(Records for the task begins)
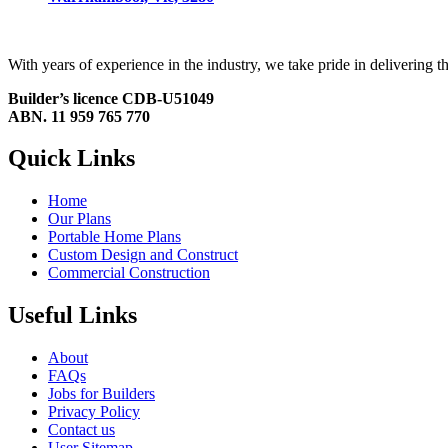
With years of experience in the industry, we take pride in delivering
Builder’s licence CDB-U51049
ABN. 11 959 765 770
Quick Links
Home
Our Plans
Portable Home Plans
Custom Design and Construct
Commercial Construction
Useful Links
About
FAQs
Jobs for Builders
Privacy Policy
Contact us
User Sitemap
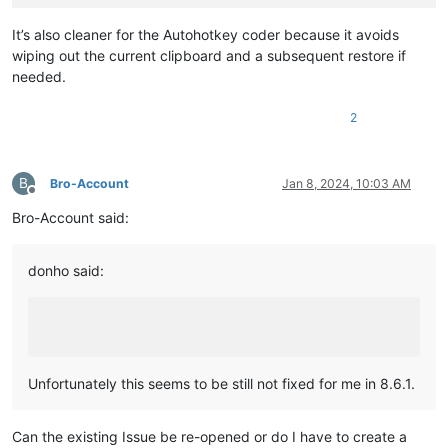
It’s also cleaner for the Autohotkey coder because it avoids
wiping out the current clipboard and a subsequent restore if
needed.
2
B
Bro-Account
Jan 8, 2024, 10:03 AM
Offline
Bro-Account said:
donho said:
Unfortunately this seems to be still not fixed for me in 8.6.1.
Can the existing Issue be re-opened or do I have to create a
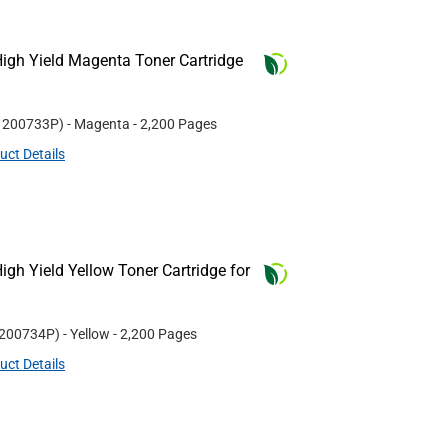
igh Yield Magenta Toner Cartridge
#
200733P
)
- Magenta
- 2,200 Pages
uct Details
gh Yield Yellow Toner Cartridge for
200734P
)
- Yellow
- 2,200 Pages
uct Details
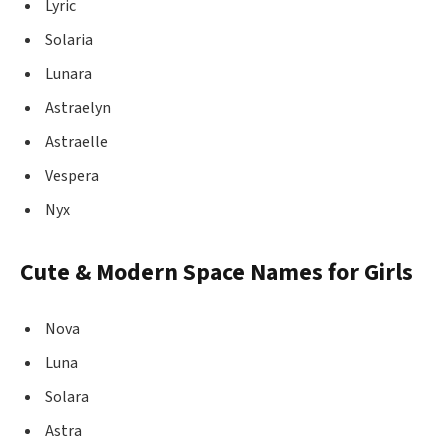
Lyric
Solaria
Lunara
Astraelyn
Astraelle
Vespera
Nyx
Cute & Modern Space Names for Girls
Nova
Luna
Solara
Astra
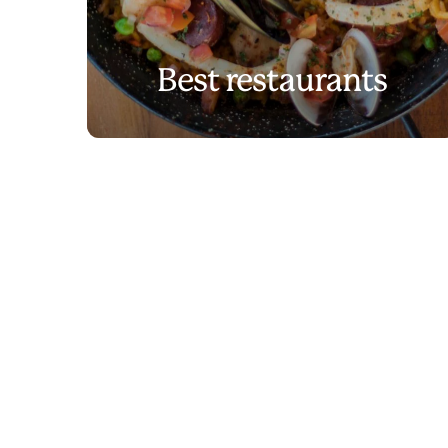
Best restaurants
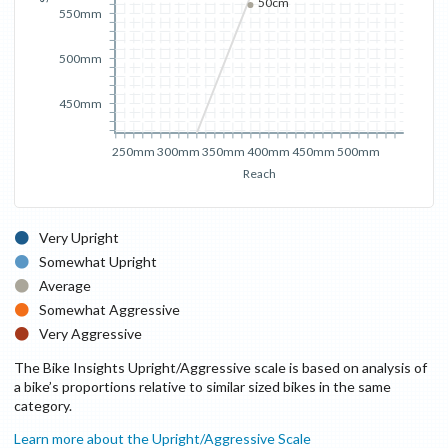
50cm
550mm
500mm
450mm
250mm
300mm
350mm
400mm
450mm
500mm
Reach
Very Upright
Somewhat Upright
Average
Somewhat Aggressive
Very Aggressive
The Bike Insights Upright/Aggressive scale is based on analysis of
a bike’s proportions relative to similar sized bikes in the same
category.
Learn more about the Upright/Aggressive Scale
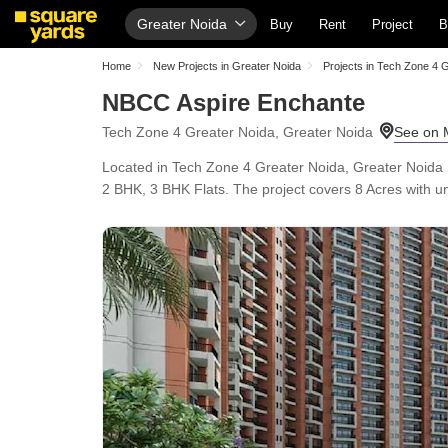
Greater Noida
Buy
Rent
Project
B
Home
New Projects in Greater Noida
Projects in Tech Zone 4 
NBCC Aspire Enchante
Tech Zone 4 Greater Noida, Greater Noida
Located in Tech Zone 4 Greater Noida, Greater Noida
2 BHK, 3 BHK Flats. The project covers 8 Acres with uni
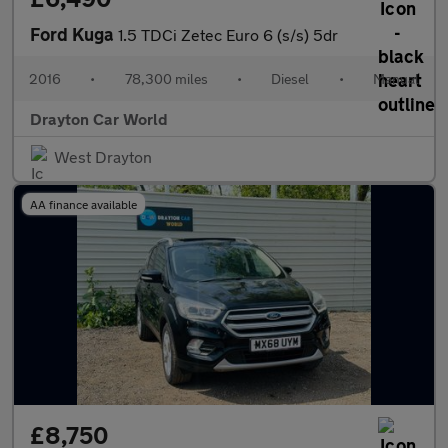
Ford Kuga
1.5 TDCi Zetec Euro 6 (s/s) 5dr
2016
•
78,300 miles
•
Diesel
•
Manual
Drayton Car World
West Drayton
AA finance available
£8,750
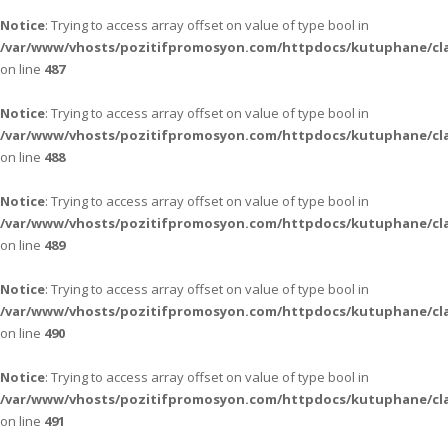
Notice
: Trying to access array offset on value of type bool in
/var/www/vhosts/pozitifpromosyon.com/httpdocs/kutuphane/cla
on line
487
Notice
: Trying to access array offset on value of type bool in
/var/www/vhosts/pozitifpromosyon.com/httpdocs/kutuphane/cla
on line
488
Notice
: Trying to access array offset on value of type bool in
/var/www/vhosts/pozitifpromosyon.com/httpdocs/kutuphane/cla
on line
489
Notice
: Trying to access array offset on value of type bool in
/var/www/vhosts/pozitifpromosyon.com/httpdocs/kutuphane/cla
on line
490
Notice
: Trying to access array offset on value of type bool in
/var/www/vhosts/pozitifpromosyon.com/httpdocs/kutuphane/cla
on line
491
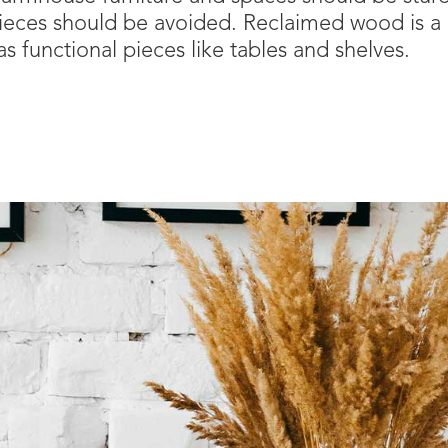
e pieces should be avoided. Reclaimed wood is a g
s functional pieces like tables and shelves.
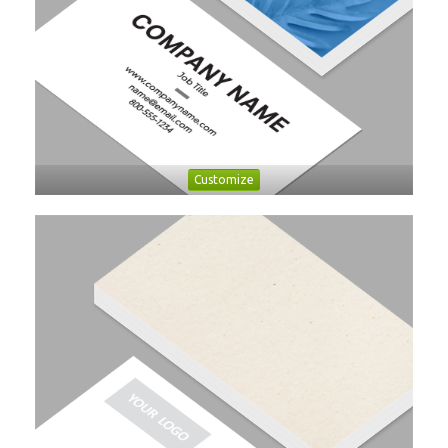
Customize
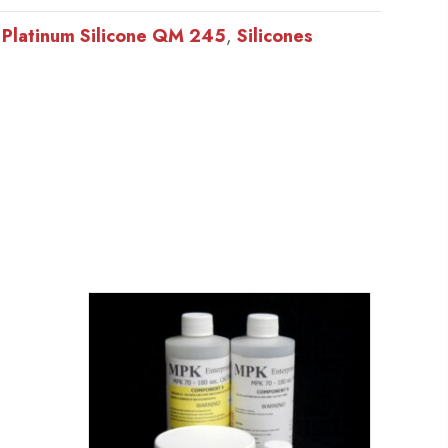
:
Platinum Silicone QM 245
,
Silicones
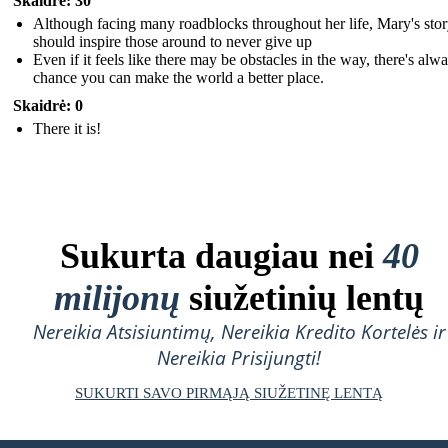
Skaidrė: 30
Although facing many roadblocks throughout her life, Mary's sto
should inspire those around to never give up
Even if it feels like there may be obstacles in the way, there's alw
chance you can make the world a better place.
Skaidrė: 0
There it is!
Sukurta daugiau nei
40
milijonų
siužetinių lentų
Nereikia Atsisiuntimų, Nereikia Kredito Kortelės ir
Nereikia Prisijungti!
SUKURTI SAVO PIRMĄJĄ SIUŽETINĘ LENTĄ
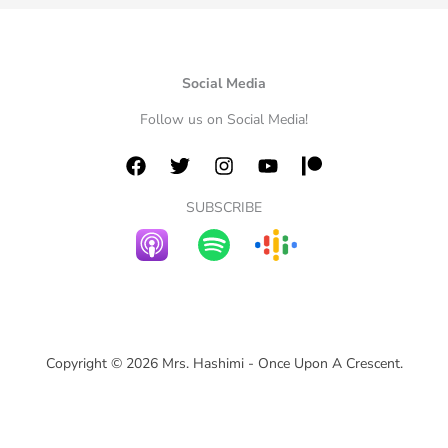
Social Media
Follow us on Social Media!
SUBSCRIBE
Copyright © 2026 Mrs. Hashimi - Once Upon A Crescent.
(Records for the task ends)
(Records for the task begins)
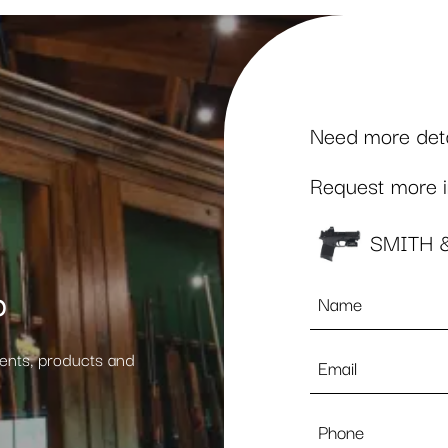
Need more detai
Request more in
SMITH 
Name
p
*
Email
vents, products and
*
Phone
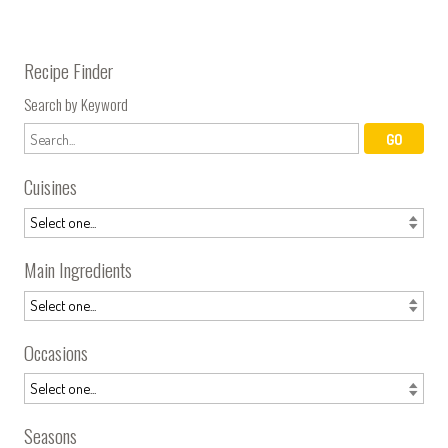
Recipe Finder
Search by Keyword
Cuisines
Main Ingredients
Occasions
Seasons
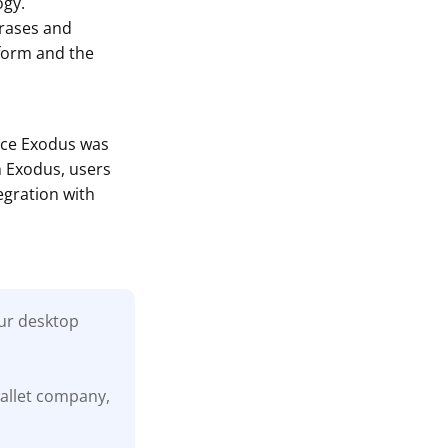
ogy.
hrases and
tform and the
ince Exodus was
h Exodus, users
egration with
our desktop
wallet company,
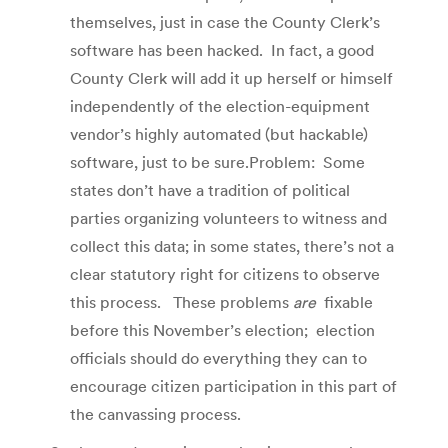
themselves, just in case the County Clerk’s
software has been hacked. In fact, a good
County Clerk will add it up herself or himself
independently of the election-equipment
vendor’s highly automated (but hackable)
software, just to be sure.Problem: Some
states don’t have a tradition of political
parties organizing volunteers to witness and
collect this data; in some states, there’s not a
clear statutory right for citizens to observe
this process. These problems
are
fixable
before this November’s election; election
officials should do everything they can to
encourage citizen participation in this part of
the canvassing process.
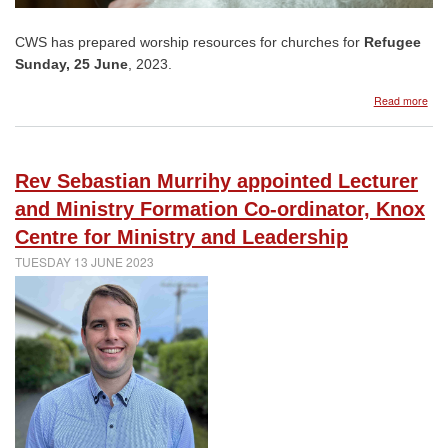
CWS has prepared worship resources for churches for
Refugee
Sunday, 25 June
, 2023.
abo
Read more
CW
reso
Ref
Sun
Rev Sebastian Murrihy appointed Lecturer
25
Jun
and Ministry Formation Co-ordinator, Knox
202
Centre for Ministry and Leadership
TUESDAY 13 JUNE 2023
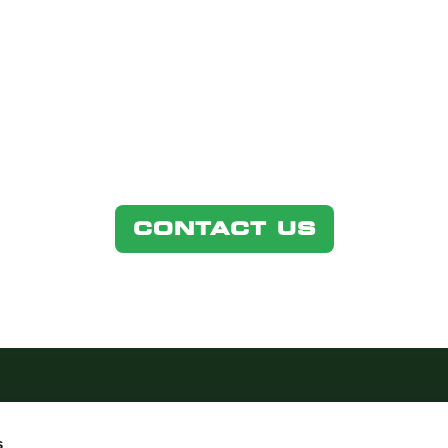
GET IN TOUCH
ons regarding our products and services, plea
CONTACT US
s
(Records for the task ends)
Task to carry out
Reproduce the lines verbatim, starting with the line containing "With years of" and going on through the line containing "User Sitemap".

Task solution
With years of experience in the industry, we take pride in delivering
Builder’s licence CDB-U51049
ABN. 11 959 765 770
Quick Links
Home
Our Plans
Portable Home Plans
Custom Design and Construct
Commercial Construction
Useful Links
About
FAQs
Jobs for Builders
Privacy Policy
Contact us
User Sitemap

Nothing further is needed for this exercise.